Toronto senior guilty of 2nd-degree murder in death of fellow resident

A Toronto senior has been found guilty of second-degree murder in the death of a fellow long-term care home resident.

Peter Brooks, 76, had pleaded not guilty to 1st-degree murder in the death of 72-year-old Jocelyn Dickson

Peter Brooks, here being arrested by Toronto police, has been found guilty of second-degree murder on Thursday night. (Tony Smyth/CBC)

A Toronto senior has been found guilty of second-degree murder in the death of a fellow long-term care home resident.

Peter Brooks, 76, had pleaded not guilty to first-degree murder in the death of 72-year-old Jocelyn Dickson.

He was also charged with attempted murder of 91-year-old Lourdes Missier but was found not guilty on that charge.

The trial heard Brooks, who came to Canada from Jamaica decades ago, had testy relations with both women who were attacked, who he described as "annoying" and aggravating him constantly.

Brooks believed fellow residents 'conspiring against him': lawyer

The jury heard Brooks allegedly attacked Missier first, swinging his cane at the head of the woman who was awake at the time and raised her hands to protect herself. She was left with fractured fingers, bruises and lacerations on her face.

While staff were responding to what happened to Missier, Brooks quietly made his way to another floor, where Dickson, a woman who was paralysed on one side of her body, was asleep in her bed, the trial heard.

Police were called to this seniors home late one night in March of 2013. (Tony Smyth/CBC)

Using his cane once more, Brooks delivered at least seven distinct blows to Dickson's head causing "massive" injuries that led to the woman's death, the Crown has said. The force of the blows was strong enough to break off the top of Brooks' cane.

The trial heard that Brooks then tried to make his way to the room of another woman he had a rocky relationship with but was stopped by staff who, only after a violent struggle, were able to wrestle away his cane.

Brooks' lawyer had argued that his client believed residents at the Wexford were "conspiring against him" and consequently felt justified in his actions because of his delusional belief.

Defence argued staff mishandled events on night of attack

The defence lawyer also suggested staff at the nursing home completely mishandled the situation on the night of the attacks, calling them "incompetent and ill-equipped."

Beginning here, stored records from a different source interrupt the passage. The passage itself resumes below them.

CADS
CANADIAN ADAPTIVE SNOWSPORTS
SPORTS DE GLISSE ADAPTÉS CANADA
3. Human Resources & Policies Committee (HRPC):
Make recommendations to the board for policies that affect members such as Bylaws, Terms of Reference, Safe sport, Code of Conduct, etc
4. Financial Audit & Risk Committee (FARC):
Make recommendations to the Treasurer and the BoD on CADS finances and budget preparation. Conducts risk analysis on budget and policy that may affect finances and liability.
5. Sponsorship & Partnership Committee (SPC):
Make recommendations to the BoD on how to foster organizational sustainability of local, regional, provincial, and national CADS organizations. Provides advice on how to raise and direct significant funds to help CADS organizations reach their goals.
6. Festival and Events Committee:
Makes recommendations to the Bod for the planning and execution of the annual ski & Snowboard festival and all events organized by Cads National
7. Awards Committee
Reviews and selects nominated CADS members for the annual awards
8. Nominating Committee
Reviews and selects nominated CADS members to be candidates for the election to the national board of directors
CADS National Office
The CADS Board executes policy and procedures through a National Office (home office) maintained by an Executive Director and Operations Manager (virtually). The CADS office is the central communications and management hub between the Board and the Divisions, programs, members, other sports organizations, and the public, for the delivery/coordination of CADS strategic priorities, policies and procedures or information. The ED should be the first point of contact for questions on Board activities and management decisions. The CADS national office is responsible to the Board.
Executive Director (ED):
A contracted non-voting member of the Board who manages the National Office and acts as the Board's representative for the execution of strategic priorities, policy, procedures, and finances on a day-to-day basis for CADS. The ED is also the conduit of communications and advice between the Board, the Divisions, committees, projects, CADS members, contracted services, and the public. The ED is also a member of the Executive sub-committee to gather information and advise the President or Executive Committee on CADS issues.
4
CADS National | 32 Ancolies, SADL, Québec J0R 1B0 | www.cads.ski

Brooks took the stand in his own defence and testified he believed the women he attacked were united in an alleged attempt to have him moved out of the facility.

Brooks testified that a spirit in a dream told him to "beat the crap" out of his two fellow residents, and insisted he didn't actually intend to harm anyone.

Toronto police taped off a door in The Wexford after the alleged murder and attempted murder. (Supplied)

Two forensic psychiatrists who testified at the trial found Brooks had dementia, though they disagreed on the level of the condition, with one saying it was mild and the other saying it was moderate.

Both psychiatrists also agreed Brooks has damage to the frontal lobe of his brain — which deals with impulse control, emotional regulation and perspective — appeared disinhibited, and did not appear to appreciate the seriousness of the proceedings against him.

Psychologists disagreed on effect of dementia

The psychiatrists disagreed, however, on the extent of the  dementia's effect on Brooks and his actions -- one found it was only probable that Brooks was acting on a delusion on the night of the attacks while the other said it was possible.

The trial also heard from a geriatric psychiatrist who assessed Brooks a year before the attacks and found the senior represented a "chronic risk" to the home's frail residents.

Dr. Stephen Barsky told the trial that he examined Brooks in April 2012 after receiving reports of three incidents of aggression by the man against other residents at the home and found the man somewhat irritable, sarcastic and not fully co-operative.

Barsky said he had concerns about Brooks' level of judgement and felt the senior would be better off in a psychiatric group home where there might not be other frail elderly people he could prey on.